╭─ TEXT EXCERPT

Posted by Mark Nunney at March 8, 2006 9:37 AM
I have had similar problems at CDG Paris where the service kept sending me emails and dropping me off (even though I was supposedly roaming on on my US WIFI acocunt) and then got charged about $ 100...
The US is only slightly better. Most large airports expect $ 10 a day (I guess they are really pessimistic about flights and expect you to hang around that long - so it usually works out to $ 10 for an hour!)
Florida airports seem most progressive - Ft Lauderdale, Orlando, Tampa are free WIFI access
Wish the industry (and the airports which franchise the access) would just charge $ 1 an hour...demand would skyrocket and it would be fair all the way around...
Posted by vinnie mirchandani at March 8, 2006 10:06 AM
Or, (and I realize this is a far-out idea) what if the airlines could get their collective act together so we could travel, connect, schedule, and etc. without having to spend so much time in airports. Then, we wouldn't need to worry about how much the wireless costs or how well the sign-up works. C'mon, get to the root cause of the problem--which is that you are stuck in the airport long enough that you need to connect to the internet.
Posted by Mike at March 8, 2006 10:37 AM
Yes Tom I agree the ATT merger is a potential pain - like Comcast Cable and others and how they dictate Internet and Cable TV high prices.
Posted by Sean at March 8, 2006 10:44 AM
What about EVDO? Is it usable overseas? I would think that with your schedule it would pay for itself quickly.
Posted by Fred Beiderbecke at March 8, 2006 11:07 AM
ATT - SBC - Bell South - Cingular
Not Ma Bell, say hello to Gramma Bell. She made a good living for herself early on, but now she's fighting to keep what she made, while leaving the plastic over the couch (antiquated copper lines, antiquated customer service, antiquated business models).
The combination of these mergers, the belly-aching of losing land lines to mobile lines (of which they have the Lion's Share as well - Cingular), and Ed Whitacre's appeal for a tiered Internet... this is unnerving to say the least.
Send Michael Powell the thank you note. Yanking the carpet out from under unmotivated CLECs (Competitive Local Exchange Carriers) who were too dependent (lazy) on the Telecommunications Act of 1996 has eliminated nearly all of Gramma Bell's traditional competition.

╰─

In the comment thread, which Florida airports are listed as having free WiFi access?

╭─ LISTING

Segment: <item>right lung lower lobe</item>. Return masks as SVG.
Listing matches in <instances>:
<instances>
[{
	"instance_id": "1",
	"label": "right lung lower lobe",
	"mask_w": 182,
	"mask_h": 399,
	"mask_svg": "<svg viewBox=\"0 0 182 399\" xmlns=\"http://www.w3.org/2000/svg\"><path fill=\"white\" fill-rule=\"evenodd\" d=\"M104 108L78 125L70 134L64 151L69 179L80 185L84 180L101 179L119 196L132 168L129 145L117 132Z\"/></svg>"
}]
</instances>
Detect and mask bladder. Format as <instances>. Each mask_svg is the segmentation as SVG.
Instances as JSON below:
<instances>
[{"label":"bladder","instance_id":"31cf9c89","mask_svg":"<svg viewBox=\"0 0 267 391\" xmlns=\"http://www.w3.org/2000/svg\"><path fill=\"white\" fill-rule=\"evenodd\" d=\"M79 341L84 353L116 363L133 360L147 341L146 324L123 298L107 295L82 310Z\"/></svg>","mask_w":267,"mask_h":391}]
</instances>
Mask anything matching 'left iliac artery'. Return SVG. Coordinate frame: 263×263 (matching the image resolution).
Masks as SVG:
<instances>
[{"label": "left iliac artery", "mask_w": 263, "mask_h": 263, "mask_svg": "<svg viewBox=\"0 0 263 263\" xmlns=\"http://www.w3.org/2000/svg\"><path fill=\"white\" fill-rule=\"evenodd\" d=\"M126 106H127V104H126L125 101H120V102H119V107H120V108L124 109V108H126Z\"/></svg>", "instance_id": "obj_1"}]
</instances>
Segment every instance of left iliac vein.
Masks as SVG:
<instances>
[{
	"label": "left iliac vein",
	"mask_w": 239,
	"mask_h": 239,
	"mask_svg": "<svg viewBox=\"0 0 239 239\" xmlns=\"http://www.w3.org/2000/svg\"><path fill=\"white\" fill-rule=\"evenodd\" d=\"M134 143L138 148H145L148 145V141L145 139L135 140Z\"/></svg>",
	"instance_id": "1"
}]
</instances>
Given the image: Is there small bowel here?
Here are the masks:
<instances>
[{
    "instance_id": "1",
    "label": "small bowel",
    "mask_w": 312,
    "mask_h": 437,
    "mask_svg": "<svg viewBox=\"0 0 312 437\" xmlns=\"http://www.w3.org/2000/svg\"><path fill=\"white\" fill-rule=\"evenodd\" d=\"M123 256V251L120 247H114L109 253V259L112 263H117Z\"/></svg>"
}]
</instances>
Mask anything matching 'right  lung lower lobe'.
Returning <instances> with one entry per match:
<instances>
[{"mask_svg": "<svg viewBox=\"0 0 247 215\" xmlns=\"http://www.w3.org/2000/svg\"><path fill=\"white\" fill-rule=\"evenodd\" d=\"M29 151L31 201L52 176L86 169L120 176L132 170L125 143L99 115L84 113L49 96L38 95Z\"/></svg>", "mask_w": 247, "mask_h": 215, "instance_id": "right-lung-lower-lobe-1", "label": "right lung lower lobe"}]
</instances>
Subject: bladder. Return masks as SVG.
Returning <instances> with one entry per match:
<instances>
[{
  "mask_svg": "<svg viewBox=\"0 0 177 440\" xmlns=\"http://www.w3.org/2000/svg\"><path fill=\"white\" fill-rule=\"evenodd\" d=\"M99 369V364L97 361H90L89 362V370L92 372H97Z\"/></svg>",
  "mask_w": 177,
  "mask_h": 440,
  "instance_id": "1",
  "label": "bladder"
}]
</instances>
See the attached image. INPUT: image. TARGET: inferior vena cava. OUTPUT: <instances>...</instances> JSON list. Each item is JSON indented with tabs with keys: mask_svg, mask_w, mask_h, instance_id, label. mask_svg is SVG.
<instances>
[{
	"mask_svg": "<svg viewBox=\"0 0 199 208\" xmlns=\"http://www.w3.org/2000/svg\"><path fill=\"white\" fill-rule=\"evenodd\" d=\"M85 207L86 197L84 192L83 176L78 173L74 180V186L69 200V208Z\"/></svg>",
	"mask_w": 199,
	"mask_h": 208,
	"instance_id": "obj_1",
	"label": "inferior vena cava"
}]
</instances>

╰─

= RESULT OF THE TASK =
Ft Lauderdale, Orlando, and Tampa.